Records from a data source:
>>>>

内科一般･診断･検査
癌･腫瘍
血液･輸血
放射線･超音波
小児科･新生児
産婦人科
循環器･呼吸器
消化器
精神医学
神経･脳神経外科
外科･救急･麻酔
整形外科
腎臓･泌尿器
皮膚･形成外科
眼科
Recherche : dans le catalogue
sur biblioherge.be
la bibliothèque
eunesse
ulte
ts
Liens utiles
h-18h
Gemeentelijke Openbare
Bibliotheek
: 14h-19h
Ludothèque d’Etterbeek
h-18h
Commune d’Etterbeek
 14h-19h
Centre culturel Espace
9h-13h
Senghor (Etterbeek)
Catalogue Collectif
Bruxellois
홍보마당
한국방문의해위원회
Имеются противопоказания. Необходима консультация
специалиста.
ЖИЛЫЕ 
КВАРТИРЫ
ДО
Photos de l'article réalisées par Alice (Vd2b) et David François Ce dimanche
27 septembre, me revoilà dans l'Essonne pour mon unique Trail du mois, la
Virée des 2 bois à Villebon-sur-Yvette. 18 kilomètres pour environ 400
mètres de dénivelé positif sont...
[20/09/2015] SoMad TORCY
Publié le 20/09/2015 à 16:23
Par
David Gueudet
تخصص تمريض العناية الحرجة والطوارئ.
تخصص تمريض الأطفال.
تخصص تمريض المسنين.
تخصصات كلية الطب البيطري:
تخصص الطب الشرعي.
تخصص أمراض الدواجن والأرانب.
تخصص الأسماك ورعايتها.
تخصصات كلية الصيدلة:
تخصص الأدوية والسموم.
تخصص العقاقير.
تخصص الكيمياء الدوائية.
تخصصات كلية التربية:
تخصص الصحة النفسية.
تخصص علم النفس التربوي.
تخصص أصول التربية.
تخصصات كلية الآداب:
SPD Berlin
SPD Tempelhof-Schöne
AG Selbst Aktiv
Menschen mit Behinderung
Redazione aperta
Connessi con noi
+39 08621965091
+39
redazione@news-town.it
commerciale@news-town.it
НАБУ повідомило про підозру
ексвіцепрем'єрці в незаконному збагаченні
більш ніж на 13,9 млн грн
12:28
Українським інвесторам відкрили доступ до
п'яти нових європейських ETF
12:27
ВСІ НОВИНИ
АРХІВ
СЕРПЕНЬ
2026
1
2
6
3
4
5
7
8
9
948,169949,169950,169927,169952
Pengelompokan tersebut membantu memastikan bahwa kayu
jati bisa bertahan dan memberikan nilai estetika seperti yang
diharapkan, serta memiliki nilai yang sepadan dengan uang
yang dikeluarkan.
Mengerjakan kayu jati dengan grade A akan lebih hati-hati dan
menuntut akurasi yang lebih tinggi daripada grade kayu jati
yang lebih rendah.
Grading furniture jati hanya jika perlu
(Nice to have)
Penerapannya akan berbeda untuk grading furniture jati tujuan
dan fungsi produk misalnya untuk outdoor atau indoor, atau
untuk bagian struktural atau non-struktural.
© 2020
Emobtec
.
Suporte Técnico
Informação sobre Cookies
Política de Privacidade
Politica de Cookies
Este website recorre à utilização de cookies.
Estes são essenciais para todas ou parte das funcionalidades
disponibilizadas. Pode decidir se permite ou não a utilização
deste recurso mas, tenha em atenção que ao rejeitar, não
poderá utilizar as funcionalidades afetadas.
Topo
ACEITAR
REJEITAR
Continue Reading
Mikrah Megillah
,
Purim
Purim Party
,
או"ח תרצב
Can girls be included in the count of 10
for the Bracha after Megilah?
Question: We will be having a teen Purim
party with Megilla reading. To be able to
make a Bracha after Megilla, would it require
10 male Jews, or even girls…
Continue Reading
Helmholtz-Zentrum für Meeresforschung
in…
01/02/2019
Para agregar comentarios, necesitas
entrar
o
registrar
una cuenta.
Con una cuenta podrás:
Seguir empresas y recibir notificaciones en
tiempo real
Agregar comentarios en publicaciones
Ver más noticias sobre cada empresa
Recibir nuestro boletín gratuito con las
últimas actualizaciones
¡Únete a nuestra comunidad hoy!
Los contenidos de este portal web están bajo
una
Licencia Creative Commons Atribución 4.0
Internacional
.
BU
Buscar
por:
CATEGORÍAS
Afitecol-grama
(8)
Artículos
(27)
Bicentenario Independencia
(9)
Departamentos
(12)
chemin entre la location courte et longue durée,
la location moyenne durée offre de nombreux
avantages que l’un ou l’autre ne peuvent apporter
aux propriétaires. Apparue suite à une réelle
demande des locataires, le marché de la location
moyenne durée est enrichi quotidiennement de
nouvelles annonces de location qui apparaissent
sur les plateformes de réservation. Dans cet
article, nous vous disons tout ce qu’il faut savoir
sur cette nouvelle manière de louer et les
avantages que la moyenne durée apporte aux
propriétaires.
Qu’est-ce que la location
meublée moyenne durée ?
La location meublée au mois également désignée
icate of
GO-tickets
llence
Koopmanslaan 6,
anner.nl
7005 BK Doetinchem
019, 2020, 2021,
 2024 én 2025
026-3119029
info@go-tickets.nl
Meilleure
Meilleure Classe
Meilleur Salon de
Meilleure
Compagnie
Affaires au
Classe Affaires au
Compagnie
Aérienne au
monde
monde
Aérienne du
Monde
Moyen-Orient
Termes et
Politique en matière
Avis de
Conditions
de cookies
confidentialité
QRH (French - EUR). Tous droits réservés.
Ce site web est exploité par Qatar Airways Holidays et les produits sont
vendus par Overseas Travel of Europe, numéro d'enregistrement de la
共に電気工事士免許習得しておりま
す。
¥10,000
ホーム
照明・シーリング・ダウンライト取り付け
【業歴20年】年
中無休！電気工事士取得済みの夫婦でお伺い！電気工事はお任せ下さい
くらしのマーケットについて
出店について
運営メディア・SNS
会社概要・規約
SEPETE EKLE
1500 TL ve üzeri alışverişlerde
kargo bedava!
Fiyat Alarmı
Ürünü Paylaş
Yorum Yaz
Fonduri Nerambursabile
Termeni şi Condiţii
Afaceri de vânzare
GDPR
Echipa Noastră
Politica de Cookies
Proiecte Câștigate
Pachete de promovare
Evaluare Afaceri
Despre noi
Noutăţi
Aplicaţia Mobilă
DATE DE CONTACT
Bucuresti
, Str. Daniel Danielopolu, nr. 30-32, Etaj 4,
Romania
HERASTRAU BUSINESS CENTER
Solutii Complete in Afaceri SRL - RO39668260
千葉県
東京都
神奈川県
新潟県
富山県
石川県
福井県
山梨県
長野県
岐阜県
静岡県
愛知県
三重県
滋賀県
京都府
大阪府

<<<<

ASSIGNMENT
The answer must consist of every line from the entries above that contains "untuk".

RESPONSE BELOW
Penerapannya akan berbeda untuk grading furniture jati tujuan
dan fungsi produk misalnya untuk outdoor atau indoor, atau
untuk bagian struktural atau non-struktural.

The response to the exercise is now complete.